Of importance in measuring walkway surface friction or slip-resistance is the ability to obtain results which are reliable and reproducible, without which the method cannot be deemed scientific.  There are currently several manufacturers of walkway surface friction/slip-resistance measuring devices (“tribometers”), each professing that their device, test foot and measurement technique are the most valid.  Due to slight differences between these devices, testing them side-by-side produces varying results.  Therefore, the results of one device cannot be compared with another.   Further complicating the problem is the lack of any codes or governing regulations providing a quantitative value for floor surface characteristics based on a specific measurement technique.  As an “icing on the cake” element to the chaos, standards offered by various organizations also vary in their proposed requirements.  However, it is our experience that one of these devices has emerged as the front-runner.

 

The English XL Variable Incidence Tribometer (VIT) was originally designed and developed by William English in 1992.  Although the device has undergone scrutiny since its inception, it remains the most widely used tribometer for field testing of walkway surfaces.  Unique to this tribometer’s design is its ability to simulate the heel strike of a pedestrian.  The device incorporates a test foot, sized to replicate the average initial contact area of a heel, as well as a ball joint designed to emulate the flexibility of a human ankle.  The angle at which the test foot strikes the floor is adjusted by the user (lowered from a near vertical position) until a slip occurs.  A protractor on the side of the tribometer provides the angle at which the slip occurred, as well as an associated slip index which is recorded by the user.  The figure below presents an overview of the English XL, provided in the User Guide, identifying key components.

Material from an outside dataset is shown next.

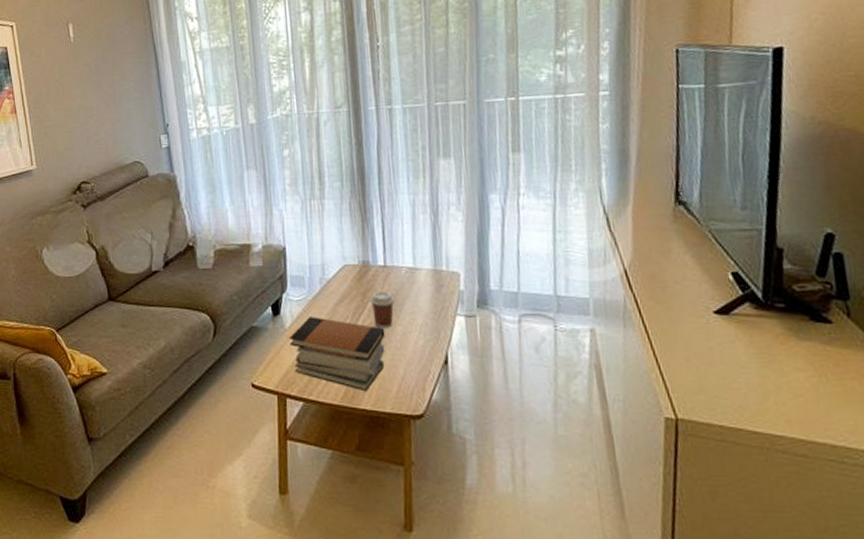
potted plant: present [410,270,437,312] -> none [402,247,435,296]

Figure 1 – Overview of English XL VIT

While some debate still exists as to the efficacy of the English XL, the science behind its design is sound and it has been tested and complied with the American Society of Testing and Materials’ (ASTM) standard F2508-13 Standard Practice for Validation and Calibration of Walkway Tribometers Using Reference Surfaces.  Therefore, unless other advancements are made in the field of walkway tribometry, the English XL will remain the preferred apparatus for AKE personnel.